Friday, 21 September 2012
Most of us pay tax, one way or another and indirectly via democratic elections we have some form of impact on the way tax within these islands is set, collected and spent. Some people, who hold directorships of companies based or operating in tax havens, also as Peers and MPs, hold office within the UK Parliamentary system and can have impact and influence on the UK Tax system. This surely is a blatant conflict of interest and should not be acceptable anytime, let alone during a recession.
A full list of 68 UK Peers and MPs with directorships or controlling interests in companies linked to tax havens has been published by the Guardian (21.09.2012). It appears that some of the UK’s Parliamentarians who are able to influence tax laws have positions as directors and non executive directors in major companies with offshore links. There are 27 Tories - six of whom are MPs – 17 Labour peers, three Lib Dem peers and another 21 are either crossbench or non-affiliated peers.

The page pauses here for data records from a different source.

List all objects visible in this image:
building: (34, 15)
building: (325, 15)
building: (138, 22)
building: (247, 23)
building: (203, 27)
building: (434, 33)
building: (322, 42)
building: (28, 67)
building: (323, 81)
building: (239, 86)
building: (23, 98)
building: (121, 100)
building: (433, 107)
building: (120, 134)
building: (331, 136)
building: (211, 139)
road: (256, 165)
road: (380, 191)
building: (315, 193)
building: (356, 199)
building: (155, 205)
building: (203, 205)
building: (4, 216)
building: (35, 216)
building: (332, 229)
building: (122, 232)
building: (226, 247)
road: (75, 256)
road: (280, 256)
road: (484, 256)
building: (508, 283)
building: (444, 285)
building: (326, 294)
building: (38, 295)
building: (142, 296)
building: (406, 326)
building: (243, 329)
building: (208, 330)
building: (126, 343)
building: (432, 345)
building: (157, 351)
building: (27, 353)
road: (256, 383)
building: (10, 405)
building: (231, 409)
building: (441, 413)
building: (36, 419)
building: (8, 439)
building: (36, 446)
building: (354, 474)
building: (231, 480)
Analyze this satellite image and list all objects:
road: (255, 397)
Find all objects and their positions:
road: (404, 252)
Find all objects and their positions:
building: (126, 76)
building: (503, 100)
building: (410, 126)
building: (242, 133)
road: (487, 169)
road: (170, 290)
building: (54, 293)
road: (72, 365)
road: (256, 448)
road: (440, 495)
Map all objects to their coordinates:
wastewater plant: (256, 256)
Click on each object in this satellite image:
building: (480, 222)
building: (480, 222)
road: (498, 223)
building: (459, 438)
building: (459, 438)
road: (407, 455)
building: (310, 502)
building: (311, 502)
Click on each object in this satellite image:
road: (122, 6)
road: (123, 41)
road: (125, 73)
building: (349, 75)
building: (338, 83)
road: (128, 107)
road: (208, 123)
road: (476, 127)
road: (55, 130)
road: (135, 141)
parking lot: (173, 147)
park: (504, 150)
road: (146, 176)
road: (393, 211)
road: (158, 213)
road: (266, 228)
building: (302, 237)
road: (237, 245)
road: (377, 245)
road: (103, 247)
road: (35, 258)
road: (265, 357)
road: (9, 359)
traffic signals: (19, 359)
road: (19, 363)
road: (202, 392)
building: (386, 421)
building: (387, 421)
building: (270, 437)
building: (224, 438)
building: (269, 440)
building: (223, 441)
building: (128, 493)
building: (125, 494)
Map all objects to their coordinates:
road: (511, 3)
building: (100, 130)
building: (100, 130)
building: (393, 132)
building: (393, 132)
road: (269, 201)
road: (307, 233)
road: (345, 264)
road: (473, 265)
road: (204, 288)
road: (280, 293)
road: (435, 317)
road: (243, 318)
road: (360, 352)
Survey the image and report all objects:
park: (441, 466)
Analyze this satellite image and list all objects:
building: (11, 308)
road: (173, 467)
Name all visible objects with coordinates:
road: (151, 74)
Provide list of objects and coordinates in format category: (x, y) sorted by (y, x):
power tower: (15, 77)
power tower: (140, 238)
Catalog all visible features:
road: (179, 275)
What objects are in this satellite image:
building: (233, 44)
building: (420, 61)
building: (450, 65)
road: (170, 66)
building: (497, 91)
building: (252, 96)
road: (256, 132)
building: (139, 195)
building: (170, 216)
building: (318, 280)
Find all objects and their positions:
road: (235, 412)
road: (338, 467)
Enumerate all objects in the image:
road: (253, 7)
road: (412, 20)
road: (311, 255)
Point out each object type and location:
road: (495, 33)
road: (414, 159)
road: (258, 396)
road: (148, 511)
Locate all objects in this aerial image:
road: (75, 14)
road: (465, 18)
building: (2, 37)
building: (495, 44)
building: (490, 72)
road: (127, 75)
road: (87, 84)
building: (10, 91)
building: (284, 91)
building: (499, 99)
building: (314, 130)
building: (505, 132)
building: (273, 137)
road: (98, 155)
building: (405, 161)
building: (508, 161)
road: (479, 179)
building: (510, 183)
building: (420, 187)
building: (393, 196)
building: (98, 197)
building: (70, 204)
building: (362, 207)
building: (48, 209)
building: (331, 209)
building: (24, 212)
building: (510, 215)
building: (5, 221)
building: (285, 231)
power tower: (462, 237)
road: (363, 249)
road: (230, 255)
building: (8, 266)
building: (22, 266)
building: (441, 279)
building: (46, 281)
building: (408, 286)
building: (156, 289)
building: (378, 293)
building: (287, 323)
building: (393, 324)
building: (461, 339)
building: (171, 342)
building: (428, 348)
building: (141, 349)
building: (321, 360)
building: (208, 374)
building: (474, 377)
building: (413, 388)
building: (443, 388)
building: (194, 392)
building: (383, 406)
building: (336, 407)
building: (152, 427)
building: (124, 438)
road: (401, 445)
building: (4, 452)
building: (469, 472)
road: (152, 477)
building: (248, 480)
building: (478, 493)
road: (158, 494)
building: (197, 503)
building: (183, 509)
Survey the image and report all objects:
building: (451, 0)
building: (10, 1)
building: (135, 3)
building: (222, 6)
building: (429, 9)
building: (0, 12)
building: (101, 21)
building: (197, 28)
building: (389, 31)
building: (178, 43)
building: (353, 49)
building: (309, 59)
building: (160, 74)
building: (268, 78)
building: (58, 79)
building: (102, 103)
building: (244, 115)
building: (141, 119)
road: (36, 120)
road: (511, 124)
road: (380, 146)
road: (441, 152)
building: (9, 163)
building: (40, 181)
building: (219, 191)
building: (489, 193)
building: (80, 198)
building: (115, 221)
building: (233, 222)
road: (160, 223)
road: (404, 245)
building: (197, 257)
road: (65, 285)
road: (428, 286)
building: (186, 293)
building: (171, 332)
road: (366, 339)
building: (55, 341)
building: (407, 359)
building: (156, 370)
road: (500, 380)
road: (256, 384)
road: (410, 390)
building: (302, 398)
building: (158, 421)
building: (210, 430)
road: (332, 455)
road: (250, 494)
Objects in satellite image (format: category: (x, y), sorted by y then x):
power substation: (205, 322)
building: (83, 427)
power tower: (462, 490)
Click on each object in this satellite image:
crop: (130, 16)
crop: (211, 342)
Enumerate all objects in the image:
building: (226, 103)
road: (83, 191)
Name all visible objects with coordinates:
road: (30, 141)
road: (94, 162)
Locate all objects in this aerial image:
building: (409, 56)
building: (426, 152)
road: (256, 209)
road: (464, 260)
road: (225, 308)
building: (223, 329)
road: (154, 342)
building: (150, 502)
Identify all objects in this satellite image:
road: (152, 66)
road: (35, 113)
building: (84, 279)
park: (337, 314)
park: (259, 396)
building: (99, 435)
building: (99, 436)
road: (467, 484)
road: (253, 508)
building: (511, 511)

The Guardian examined the Parliamentary registers of members' and Lords' interests to identify companies where Parliamentarians are registered as directors or a non-executive directors. They then cross-referenced this with accounts or other financial records to find out if the companies were registered, or had a parent company or subsidiary, in a jurisdiction known as a tax haven.
Tax havens tend to be masked by secrecy and low taxes, and there have been few attempts to identify them. UK Revenue and Customs does not provide a list of tax havens. While there is nothing wrong with a company being based in a tax haven does not necessarily mean that a company is avoiding tax or taking advantage of the secrecy that tends to surround tax havens, even if the tax jurisdictions are closely associated with tax evasion.
Across the pond, in America, there has been a great deal of ongoing irritation with tax evasion, back in March 2009, the 111th US Congress (2009 – 2010) brought in House Resolution 1265 (111th): Stop Tax Haven Abuse Act, which aimed to restrict the use of offshore tax havens and abusive tax shelters to inappropriately avoid Federal taxation, and for other purposes., it originally died (was referred to committee). Yet this issue won’t go away, the bill was reintroduced as HR 2669 on July 27th 2011 and again referred to committee and the report stage is awaited.
One of the things the bill did was list the 34 states and dependent territories seriously involved in tax evasion.
2) Antigua and Barbuda.
8) British Virgin Islands.
9) Cayman Islands.
10) Cook Islands.
11) Costa Rica.
17) Hong Kong.
18) Isle of Man.
25) Netherlands Antilles.
28) St. Kitts and Nevis.
29) St. Lucia.
30) St. Vincent and the Grenadines.
33) Turks and Caicos.
Now oddly enough more than a few of them are UK Crown Dependent territories. A couple of months ago the Treasury Minister David Gauke said that it was "morally wrong" to pay tradesmen such as plumbers, builders and cleaners in cash in the hope of avoiding tax. He said that the practice came at "a big cost" to the Treasury and meant other people had to pay more to help balance the books. The Westminster government may have highlighted this in its desire to clamp down on tax avoidance, the problem is that it will hit those who can least affords to tax evade.
US President Obama was 100% right to suggest that the governments of the world should jointly tackle the issue of tax evasion and tax havens. By tackling the tax havens, the tax avoidance and the questionable dealings of the derivative traders, hedge funds and the off balance sheet trading then we might go so way towards dealing with the consequences of the worldwide financial crash. However, I suspect that nice Mr Cameron and the other 18 millionaires in the cabinet will do nothing to close the tax loopholes – so much for all of us being in it together? Hmmm...over to you George...perhaps not!